A Città del Messico la situazione continua a peggiorare dopo un’emergenza sanitaria di cinque mesi e le “code della fame” (“colas del hambre”) si allungano, in una città in cui il 51% della popolazione viveva già senza essere in grado di soddisfare i bisogni primari – riporta El País, che ha incontrato la Comunità di Sant’Egidio nella distribuzione di cibo a calle Génova, nel quartiere Cuauhtémoc della capitale messicana.
La domanda di cibo cresce, si presentano più di 600 persone alla volta. La Comunità lì porta cibo da cinque anni., ma la pandemia ha trasformato questa carità: i pasti consegnati sono diventati più di mille e si aggiungono altri giorni di distribuzione. Ora il pasto distribuito per la strada è la risposta a una nuova povertà e a condizioni più estreme.
Nella sola capitale hanno perso il lavoro 197.000 persone. In tutto il paese sono 12 milioni i disoccupati a causa della crisi economica causata dall’epidemia.

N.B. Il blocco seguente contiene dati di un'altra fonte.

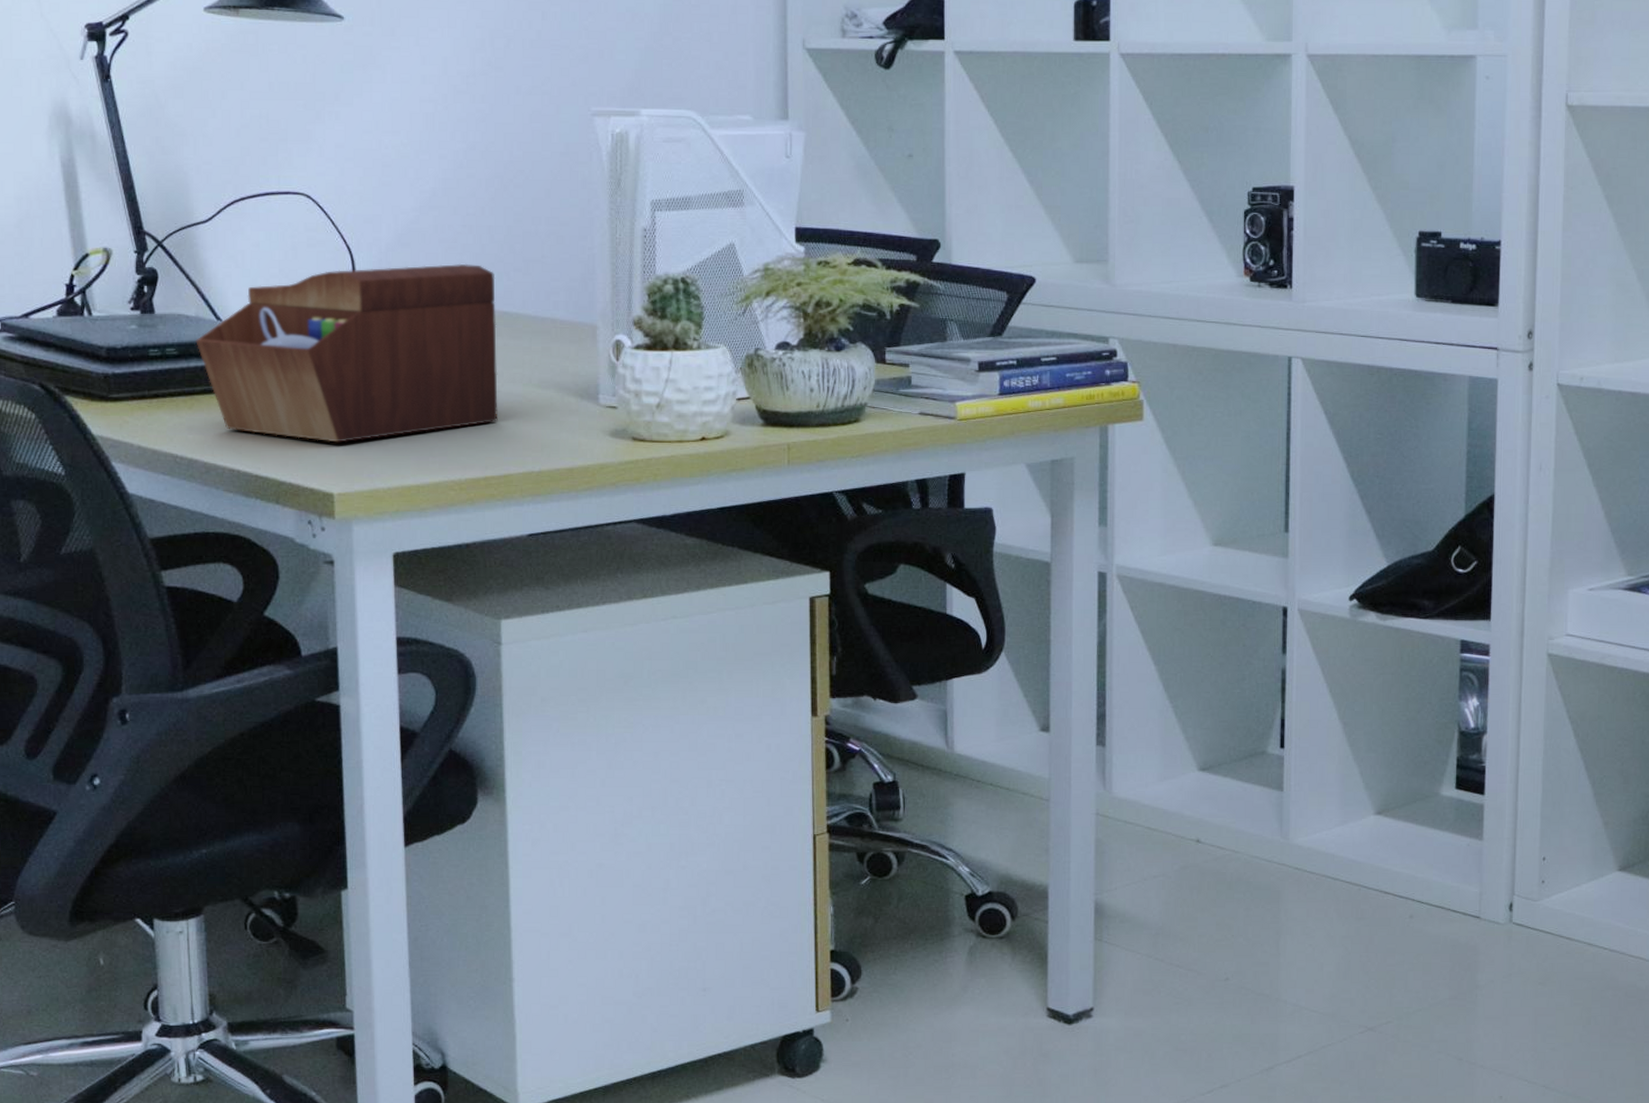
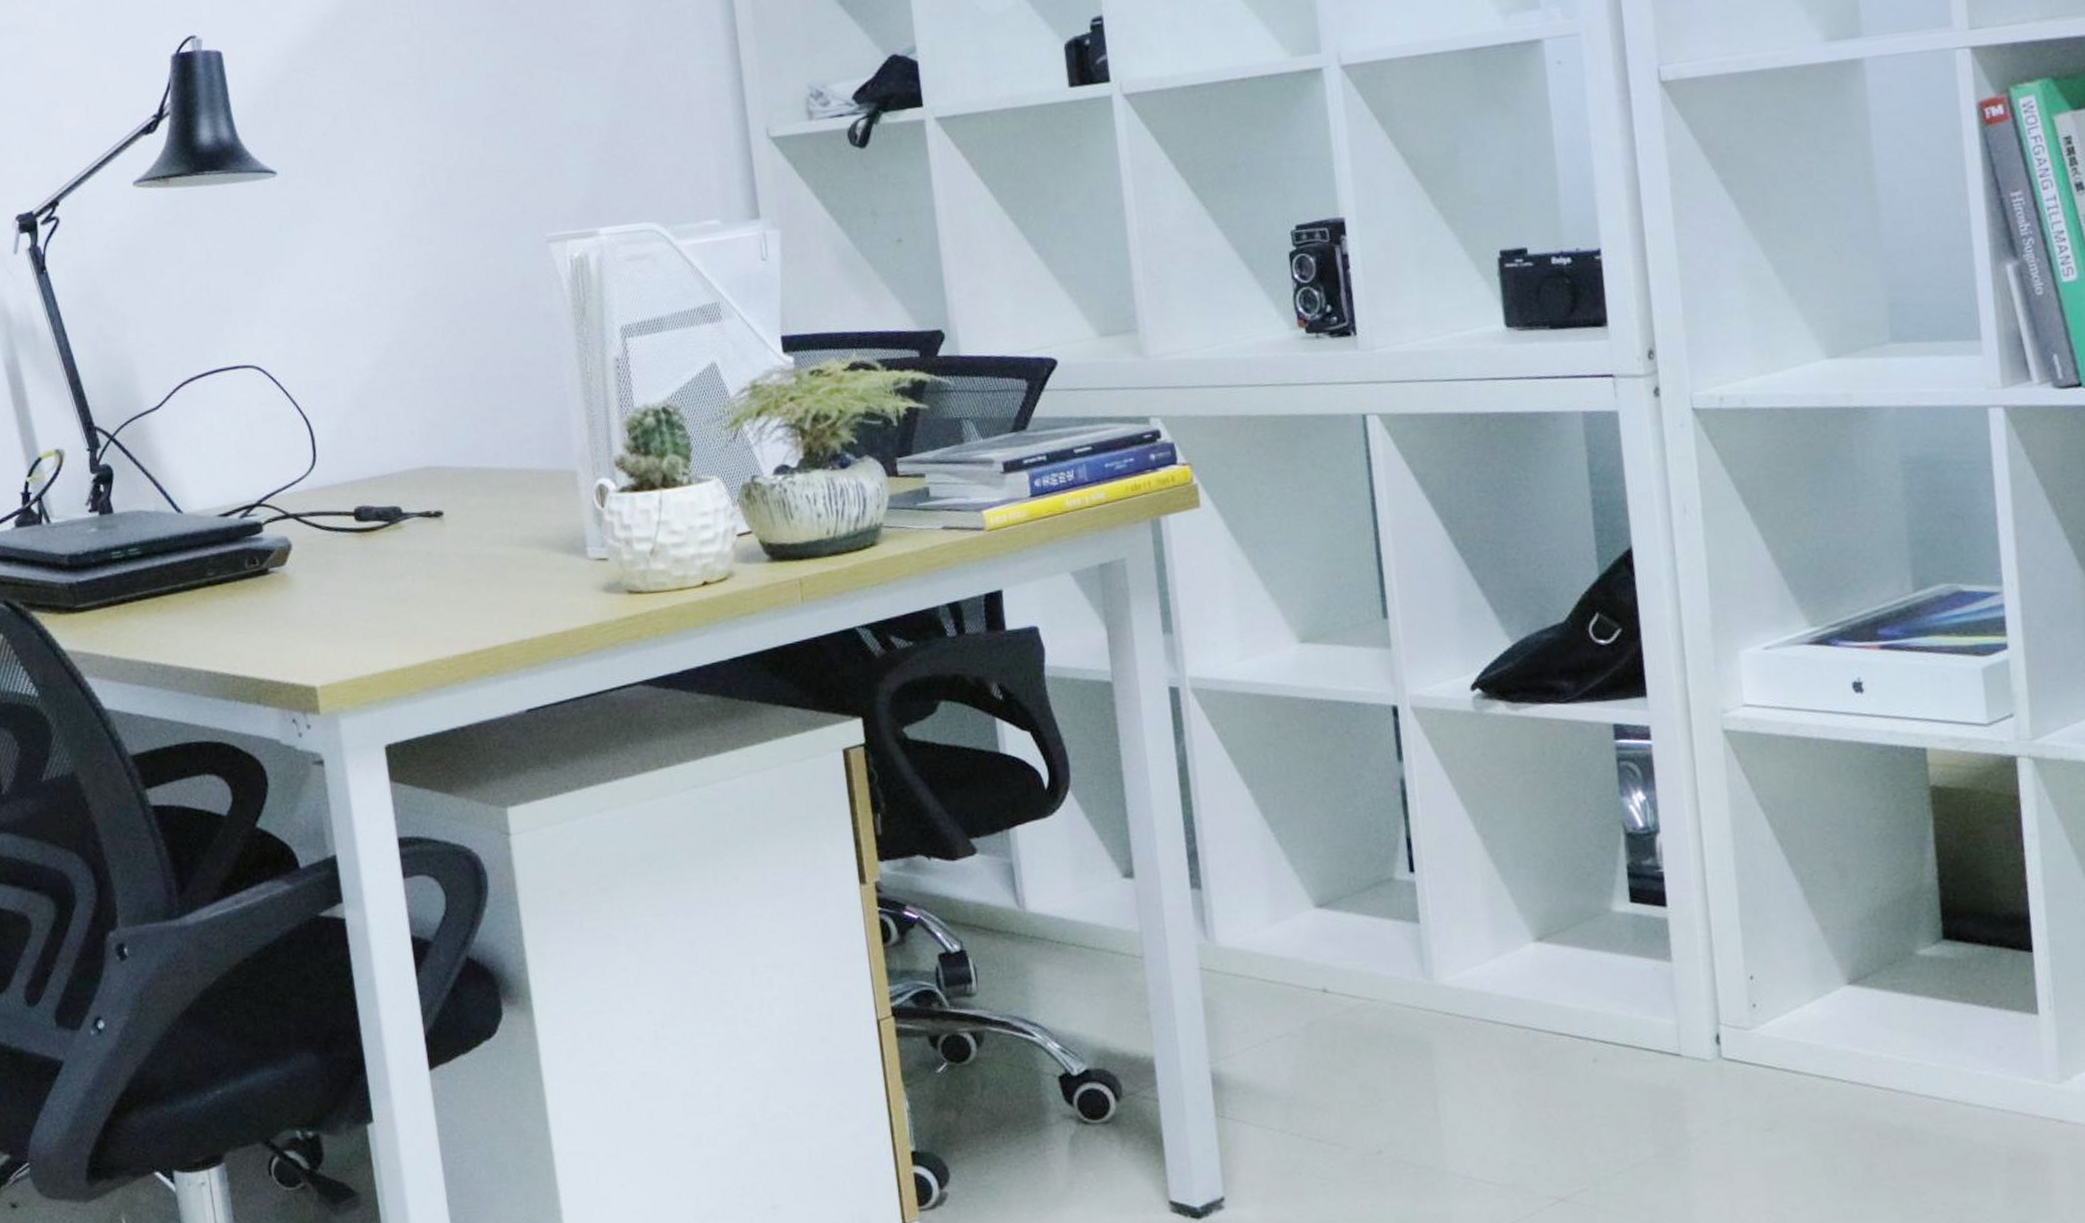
sewing box: present [196,263,498,443] -> none [158,420,481,631]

I volti della crisi sociale ed economica
Sergio, 47 anni, musicista, è uno dei nuovi arrivati. La sua vita prima della pandemia era stabile, trovava lavoro, ma ora è lontana l’idea di fare feste e Sergio non ha tante risorse su cui contare. “Mi sono trovato in una situazione molto brutta. Non avevo mai dovuto chiedere cibo. Un giorno, di passaggio, ho chiesto a cosa serviva la coda e me lo hanno detto”.
Jorge, 34 anni, lavorava in una fabbrica di bottiglie di plastica, che ha licenziato lui e molti suoi colleghi. Senza uno stipendio, i risparmi sono finiti e dopo due mesi senza pagare l’affitto, il padrone di casa lo ha sfrattato. “È la prima volta che vengo in un posto per prendere cibo ed è la prima volta che vivo per strada”.
Socorro, 78 anni, è venuta al centro di distribuzione su indicazione di un’amica. Non può seguire il consiglio di rimanere a casa perché paga un affitto di 1200 pesos con una pensione da 1340. Prima riusciva a vendere giocattoli nei mercati di strada del quartiere, ora continua a lottare per non rimanere in strada.